There is some imbalance in the book. There is very little about Michelle; but this may be deliberate. There is perhaphs too much detail about his relatives in Kenya. After sometime the reader gets lost in all the different names and connections. It was obviously important to the President, but perhaps a little boring for the reader.

I wanted to know a lot more about the development of his thoughts on race. When he took his white friends to a party, and politely they left early- what did he make of that? In many ways we can see he is telling us what he is thinking and experiencing, but I think we would have liked a little more about the conclusions he reached about race.

The book helps us to reflect upon and understand how the world is changing.


 Rating 5   SHOCKED
All the while I was reading this, I was thinking, "This man is our President?" Needless to say, I wouldn't even bat an eye if President Obama decided to step down from his elected position and become a writer. He's phenomenal. Do not read this book to gain an insight on our President, or simply because's it Barack Obama. Read it because it's a great book. However, as I have said before in previous reviews, skim through the book a bit before deciding to buy, because not everyone's literary tastes are the same.

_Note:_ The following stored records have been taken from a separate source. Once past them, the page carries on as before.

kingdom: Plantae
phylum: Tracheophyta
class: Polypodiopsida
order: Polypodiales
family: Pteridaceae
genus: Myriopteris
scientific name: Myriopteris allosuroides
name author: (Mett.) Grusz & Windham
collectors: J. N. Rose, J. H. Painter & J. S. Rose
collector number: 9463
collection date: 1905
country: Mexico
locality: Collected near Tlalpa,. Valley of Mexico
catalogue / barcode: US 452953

 Rating 4   Why Obama Leads the Way He Does
I bought my copy of Dreams from My Father in late July 2008, a few short months before the svelte campaign of Barack Obama came to a triumphant end mere miles from my apartment in Lakeview, on Chicago's North Side. Swept up in the euphoria of not just his historic run, but the entire 2008 Presidential campaign, I wasn't able to find time to down Mr. Obama's 1995 memoir.

Instead, I read his book more than a year into our country's first African-American President, after historic (for better or worse) health care reform, squabbles over Wall Street, and true concerns about our nation's place in the world. It is extremely difficult, regardless of your political disposition, to discern how Mr. Obama has changed our country and its image, both of itself and in the rest of the world.

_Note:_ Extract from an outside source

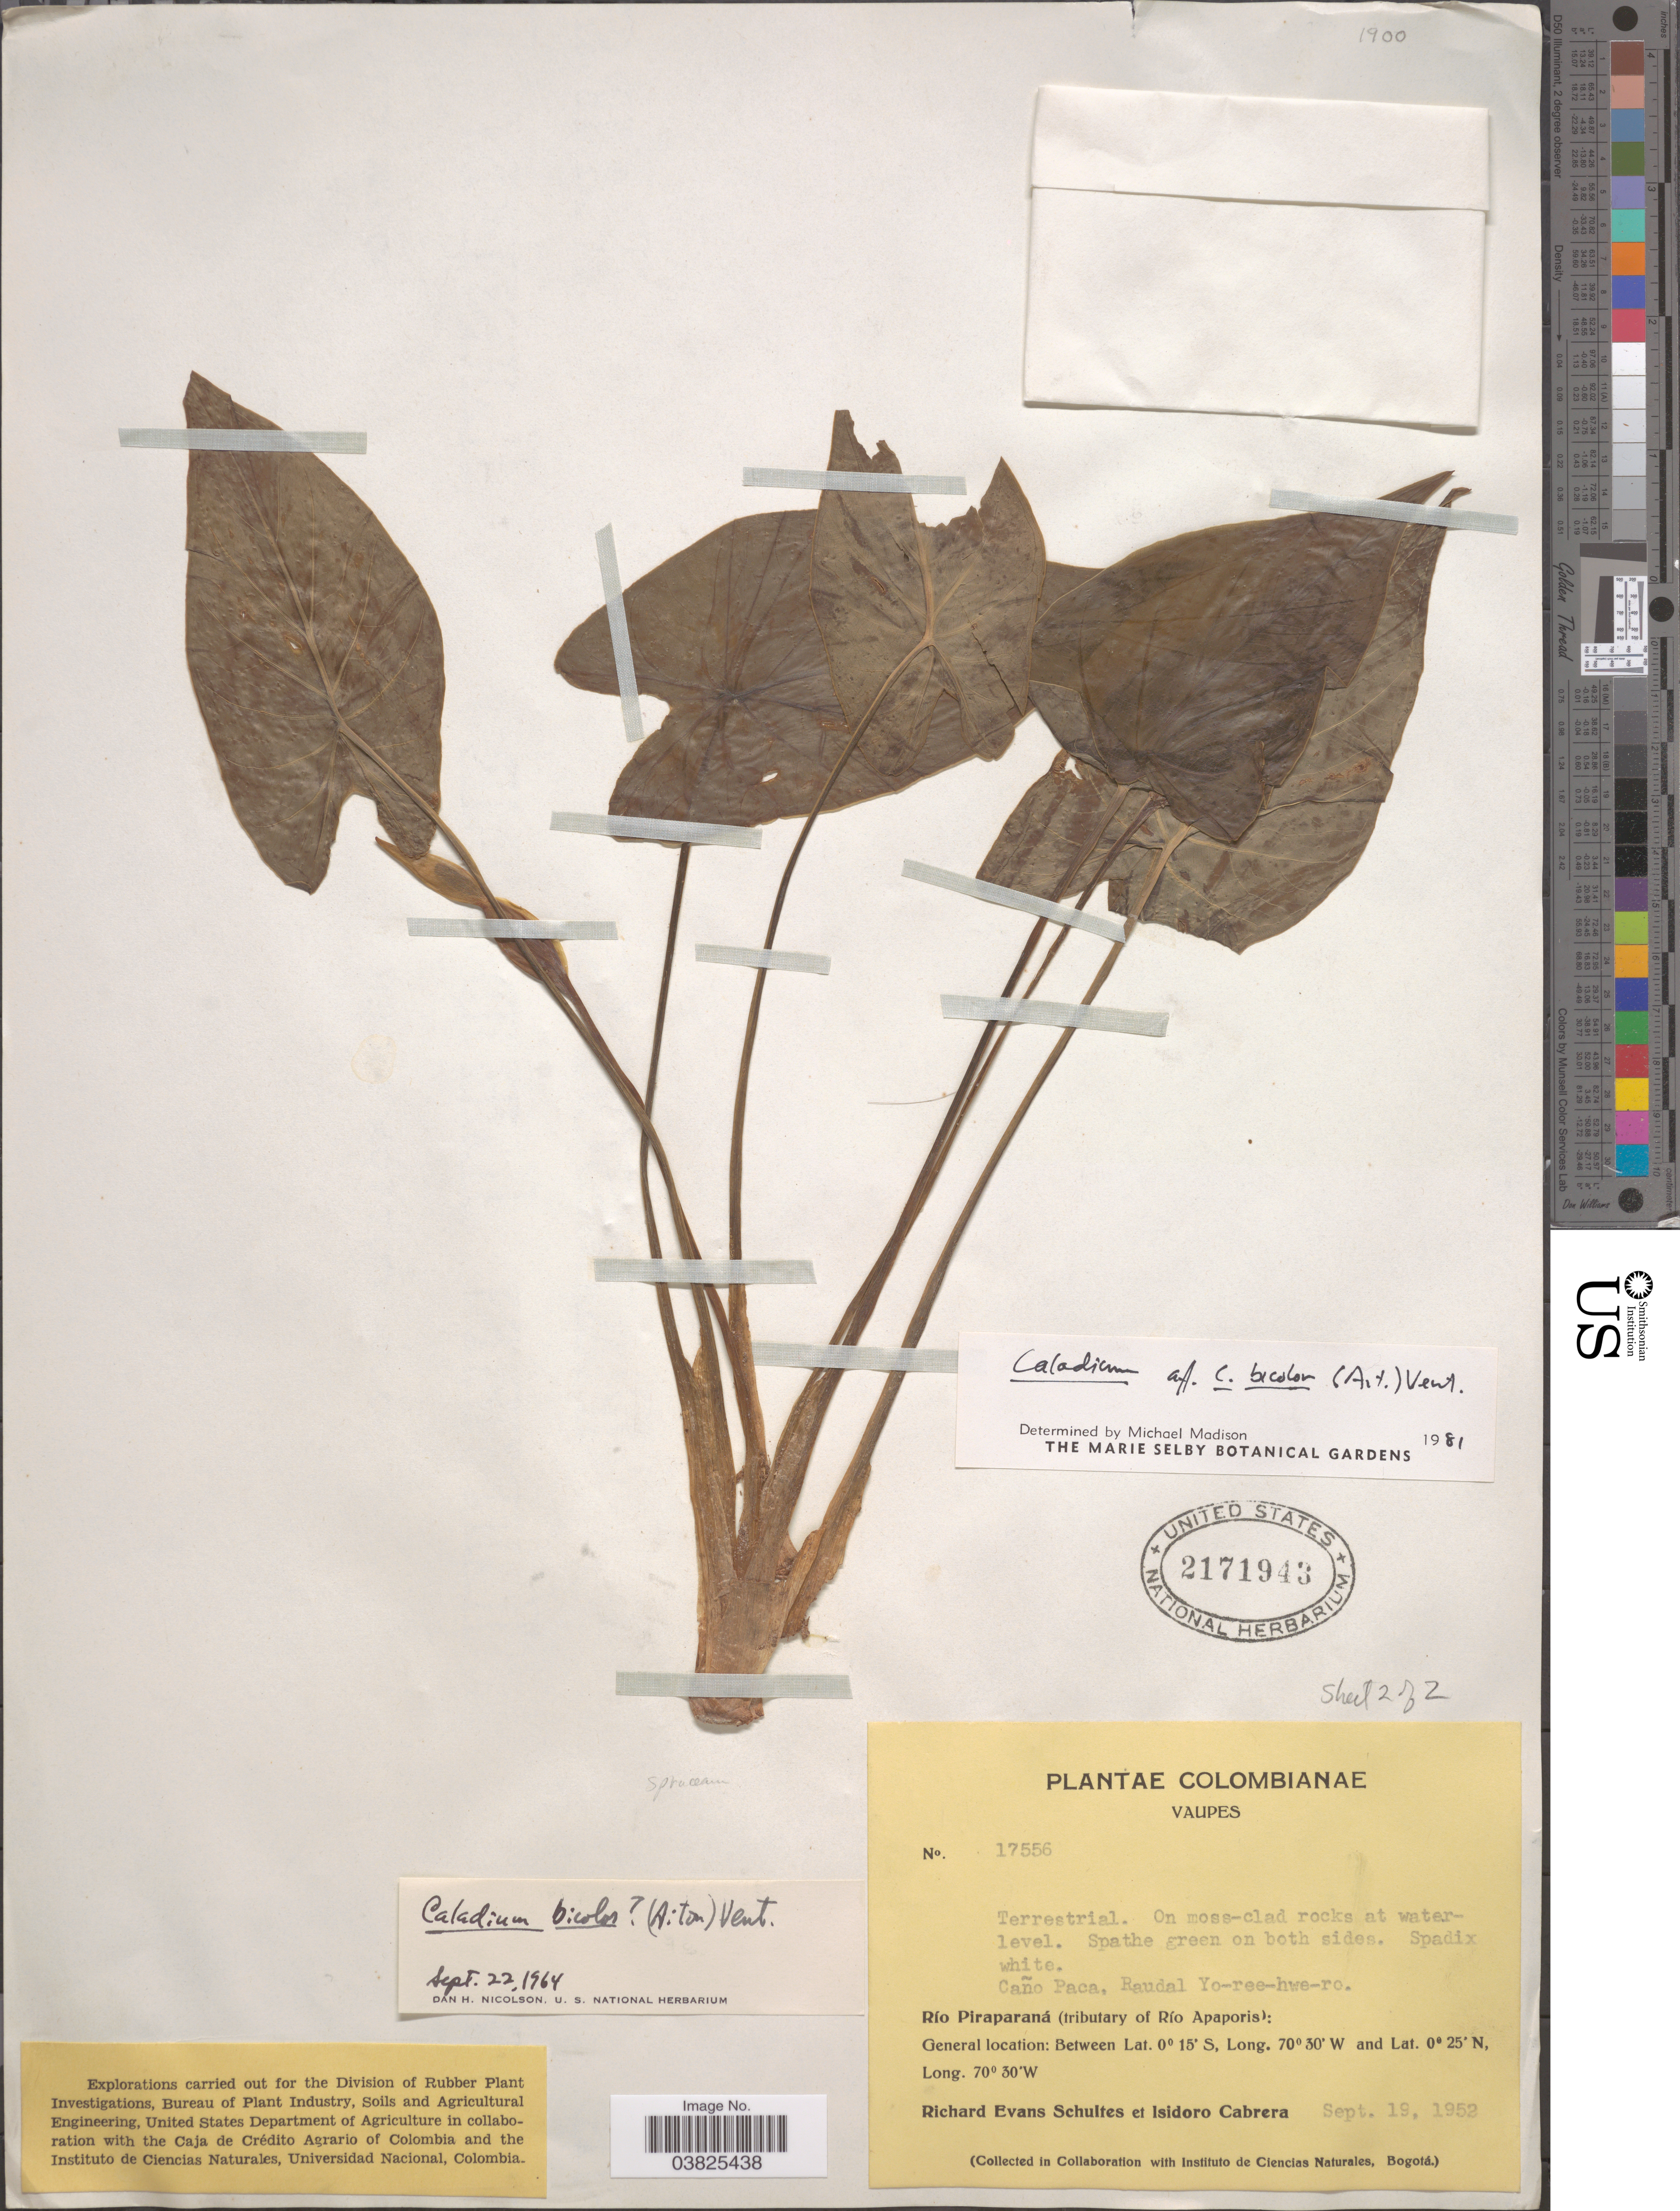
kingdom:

I don't pretend to know how our current leader has changed the world. But I can say with some confidence that reading this book, written before Mr. Obama joined the public circus that is American politics, allows a reader an unfiltered view of the formative years of an important American. Learning about Mr. Obama's internal struggles to find his place in American society, his ambivalent feelings towards "whiteness," and his personal frailties, I have a much better appreciation for the way he runs our country.

Dreams suggests a man better equipped, from multiple perspectives, to lead a diverse and changing country like ours, than anyone. Mr. Obama's time running around Indonesia as a young child, learning what it means to be a man from men not his father, gave him a view into what it means to work hard for one's spoils, even if those spoils are minimal. His school days in Hawaii, his growing self-realization and growing anger towards racism he sees even in the melting pot of Hawaii, didn't prepare him for what he would soon witness in Los Angeles, New York, and Chicago. (Maybe I'm biased--I myself have lived in these three cities Obama called home.)

We see Mr. Obama's wild side at Occidental in Los Angeles; he convinces us that he puts that part of his life behind him and gets serious in New York. His time in Chicago prepares him for a lifetime of activism, organization, and overcoming tough odds. Most moving of all is Mr. Obama's journey to Kenya, the land of his ancestors, the place in which much of his family remain. It's clear that returning to the land of his distant father is an emotionally wrenching experience for a man most view as beyond emotion, instead calm and calculated. At "home," he finds a family thrilled to see him. He finds a family both united and torn apart by the legacy of a brilliant but selfish and self-righteous father.

It is rare that we get such a frank and intimate view into the formative stages of such a public figure's life. We are lucky that Obama's rise to the editor of the Harvard Law Review piqued someone's interest in the life of this unique and articulate American. I now know well just why Mr. Obama makes his decisions so carefully. His life is one of nuance, of complication, of ambiguity, of shades of gray.